Zayyan tak pernah tahu bagaimana rasanya hidup di bawah atap yang disebut “rumah” jika rumah seharusnya berarti tempat pulang, tempat aman, tempat di mana pelukan hangat menggantikan teriakan dan tamparan.
Di rumahnya, pagi bukan dibuka oleh suara canda, tapi derak sabuk yang mendarat ke kulit ibunya. Sore bukan diisi dengan pelukan hangat seorang ayah, tapi dengan suara teriakan dan tubuh adiknya yang menggigil di sudut dapur, menahan tangis yang tak berani keluar.
Zayyan hidup di keluarga tak Cemara. Rumah mereka bukan rumah impian—hanya bangunan berdinding dingin, berisi retakan, baik pada tembok maupun di hati penghuninya.
Namun, Zayyan bertahan.
Ia tumbuh—walau tidak dalam cinta, setidaknya dalam tekad.
Dan kekuatannya tak datang dari dalam rumah itu.
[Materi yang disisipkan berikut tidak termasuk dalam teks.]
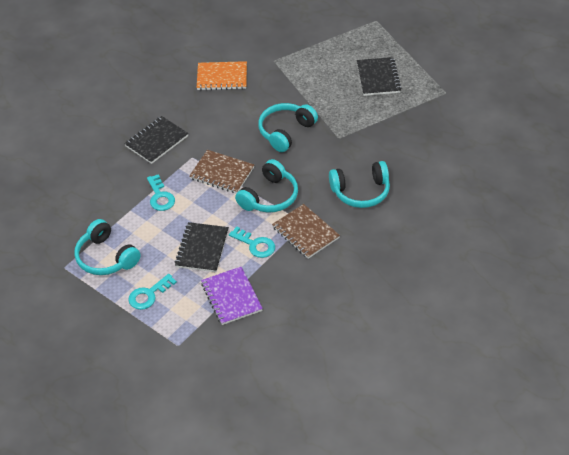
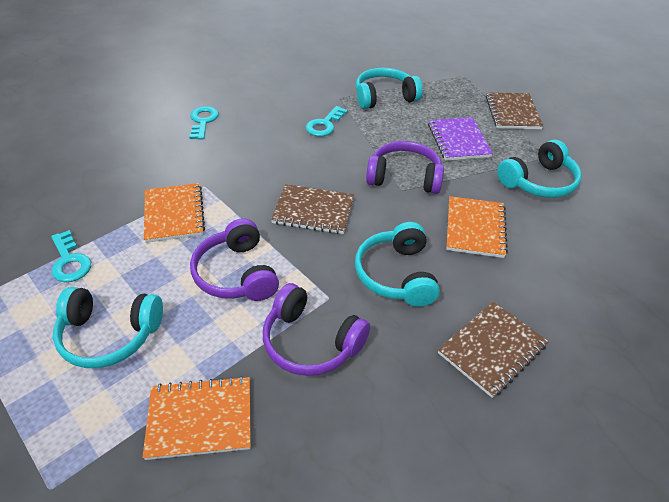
black notebook: [124,116,189,164] [175,222,229,272] [357,57,401,96] = 3 -> none = 0
brown notebook: [189,150,254,193] [272,204,340,259] = 2 -> [271,184,354,234] [438,301,548,398] [486,92,544,129] = 3
orange notebook: [197,61,247,90] = 1 -> [143,376,251,460] [144,183,205,243] [446,196,508,258] = 3
purple headphones: none = 0 -> [190,218,279,301] [263,283,370,376] [366,141,444,194] = 3

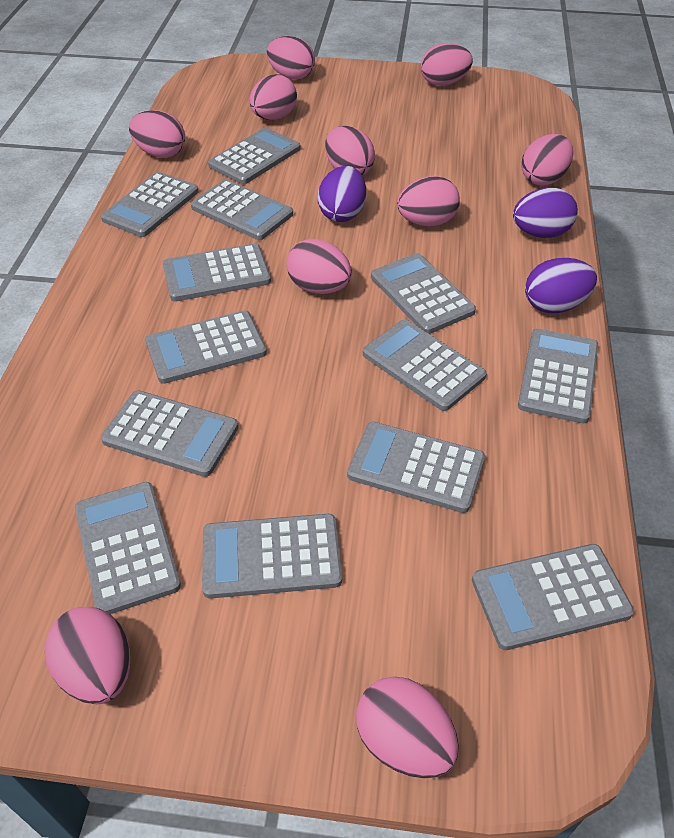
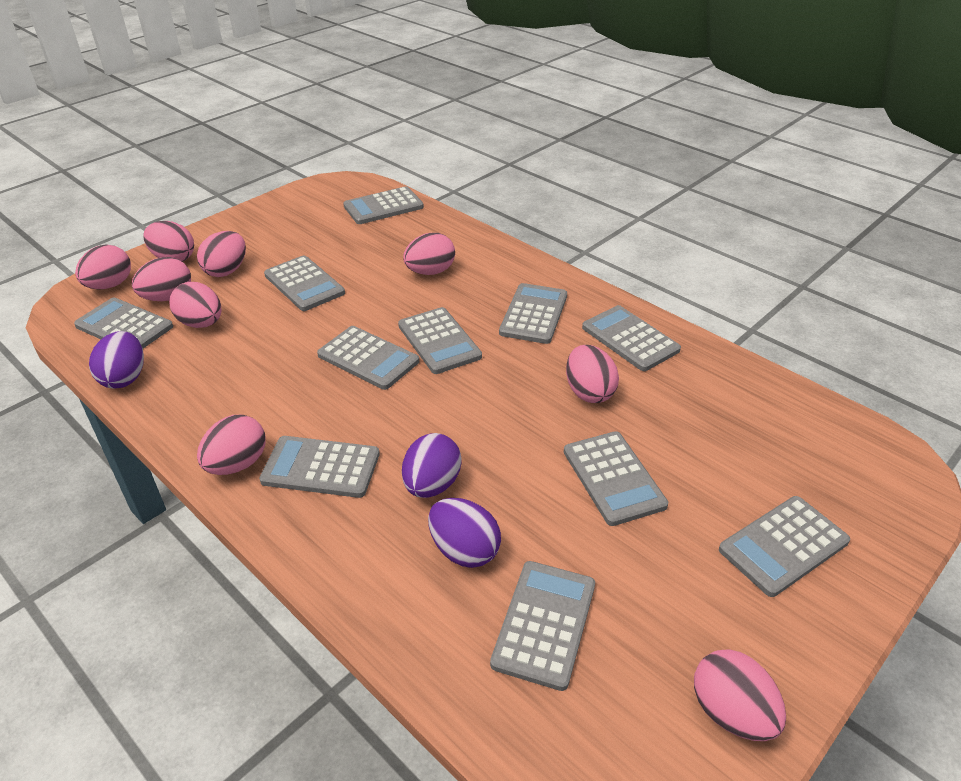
grey calculator: [75,482,181,614] [101,172,199,237] [101,390,239,477] [145,310,267,384] [163,244,271,301] [191,179,293,240] [202,514,342,599] [208,128,301,184] [347,422,485,513] [363,320,487,411] [371,253,476,334] [472,544,634,650] [518,329,598,423] = 13 -> [74,298,173,348] [259,436,380,498] [264,255,345,311] [317,326,419,390] [343,186,424,224] [398,307,482,374] [490,561,595,691] [499,283,567,344] [564,431,668,526] [582,305,681,371] [719,496,850,597] = 11
pink egg: [45,607,130,704] [129,110,185,158] [250,74,297,120] [267,36,315,80] [287,239,352,294] [325,126,375,175] [356,677,459,778] [397,176,460,226] [421,43,473,86] [521,134,573,185] = 10 -> [75,245,131,289] [132,257,191,301] [144,221,194,262] [169,282,221,328] [197,231,246,277] [197,415,266,475] [403,233,455,275] [566,345,619,403] [694,650,786,741] = 9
Melainkan dari delapan tangan yang selalu siap menariknya kembali ke permukaan saat ia mulai tenggelam.
Hyunsik, dengan suara hangatnya yang selalu berkata, "Kamu nggak sendirian."
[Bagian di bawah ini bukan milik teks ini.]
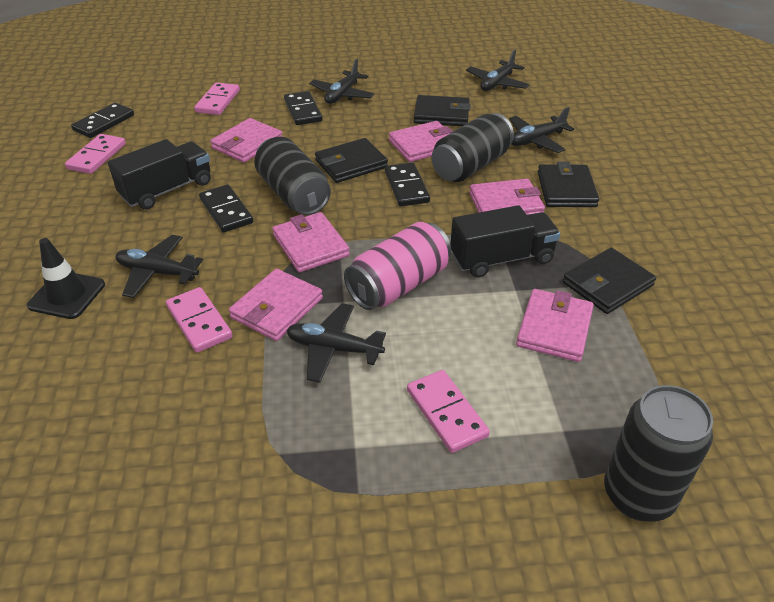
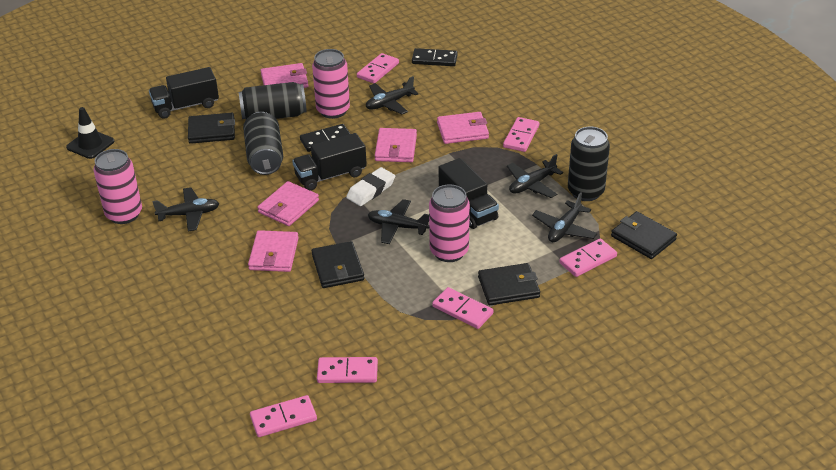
black domino: [71,103,134,138] [199,185,253,232] [284,91,322,125] [385,162,430,206] = 4 -> [300,124,350,152] [412,48,458,66] = 2
black truck: [108,139,211,209] [450,205,560,278] = 2 -> [149,67,219,119] [292,133,367,191] [439,158,499,229] = 3
pink can: [344,222,451,310] = 1 -> [93,149,142,224] [312,49,350,119] [429,184,470,262] = 3
pink domino: [65,134,126,174] [166,287,233,353] [194,82,240,115] [407,370,490,453] = 4 -> [250,395,317,437] [317,357,378,383] [357,53,399,84] [432,287,493,329] [503,117,539,152] [559,238,617,277] = 6
pink wallet: [210,118,283,163] [229,269,323,341] [272,212,350,272] [389,121,453,162] [469,179,545,215] [516,289,594,362] = 6 -> [248,230,299,272] [257,181,319,226] [260,63,308,88] [375,128,417,162] [437,112,489,144] = 5
white eraser: none = 0 -> [346,167,395,206] = 1

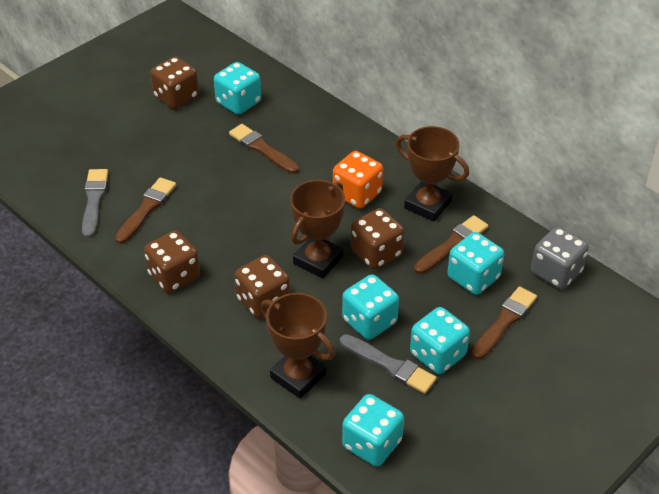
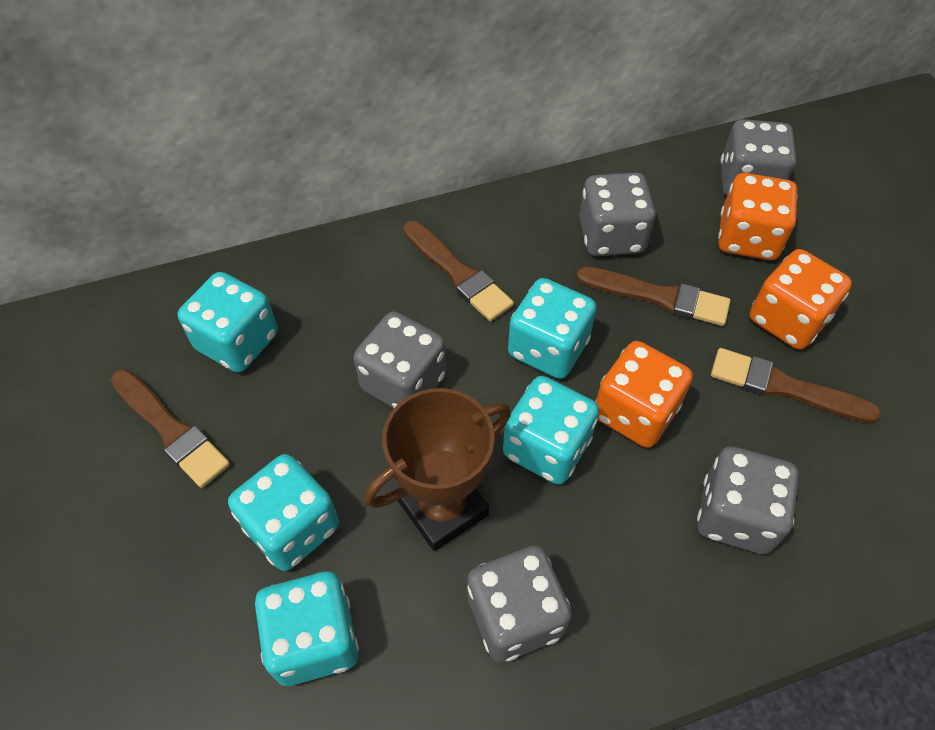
brown dice: [144,230,200,293] [150,57,199,109] [234,255,290,319] [350,208,404,269] = 4 -> none = 0
brown trophy: [260,293,335,399] [290,180,345,278] [396,126,469,222] = 3 -> [364,388,511,551] = 1
grey brush: [82,169,108,238] [340,334,437,394] = 2 -> none = 0
grey dice: [531,227,589,289] = 1 -> [354,312,446,408] [467,546,572,662] [579,173,656,256] [697,446,799,554] [721,119,796,196] = 5
orange dice: [333,151,383,209] = 1 -> [595,341,693,448] [718,173,798,260] [750,249,852,350] = 3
Lex, yang selalu mengisi kantong bajunya dengan permen saat tahu Zayyan belum makan.
Beomso, yang diam-diam mengantar Zayyan pulang di malam hari meski rumah itu menakutkan.
Wain, si cuek yang mendadak jadi penjaga paling setia saat Zayyan menangis.
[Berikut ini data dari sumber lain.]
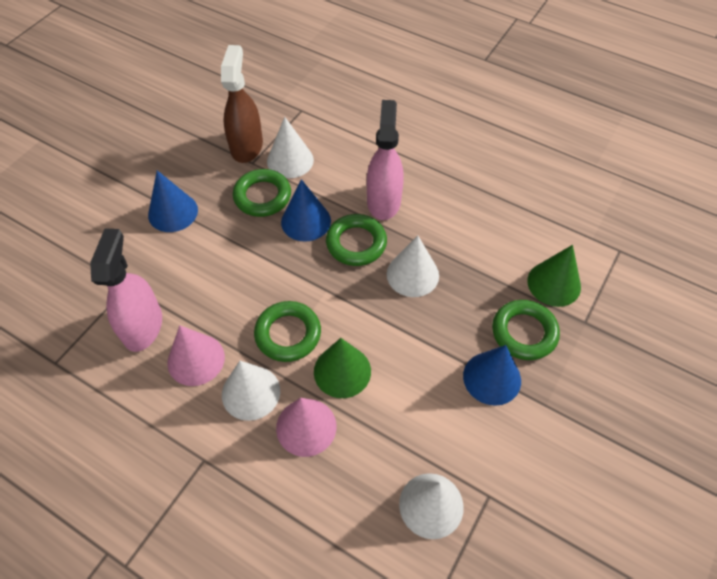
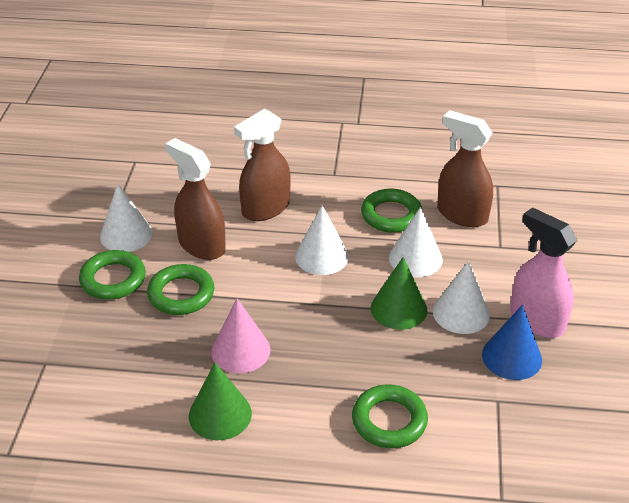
blue cone: [148,170,198,232] [281,179,331,242] [463,345,521,406] = 3 -> [482,305,542,380] = 1
brown spray bottle: [221,45,263,163] = 1 -> [165,138,226,260] [234,109,291,221] [437,110,493,227] = 3
pink cone: [167,325,225,386] [276,398,336,457] = 2 -> [211,299,270,373] = 1
pink spray bottle: [90,228,162,352] [367,100,404,220] = 2 -> [510,207,577,338] = 1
Gyumin, dengan senyum canggung tapi matanya yang jujur memohon, "Jangan menyerah, ya."
Sing, yang rela duduk berjam-jam di trotoar hanya untuk menemani Zayyan diam.
Davin, yang mengirim lagu-lagu penyemangat setiap malam sebelum tidur.
Dan Leo, yang paling pelit berkata manis, tapi satu kalimat darinya cukup untuk menyelamatkan hidup Zayyan:
"Kalau dunia menolak kamu, biar kami jadi duniamu."
Mereka tak punya darah yang sama. Tapi delapan sahabat itu lebih dari keluarga.
Zayyan memang lahir di rumah tanpa Cemara. Tapi berkat mereka, Zayyan tumbuh menjadi pohon—rapuh, tapi tetap berdiri.
Karena kadang, keluarga bukan tentang siapa yang melahirkanmu. Tapi siapa yang memilih untuk tinggal, ketika semua orang pergi.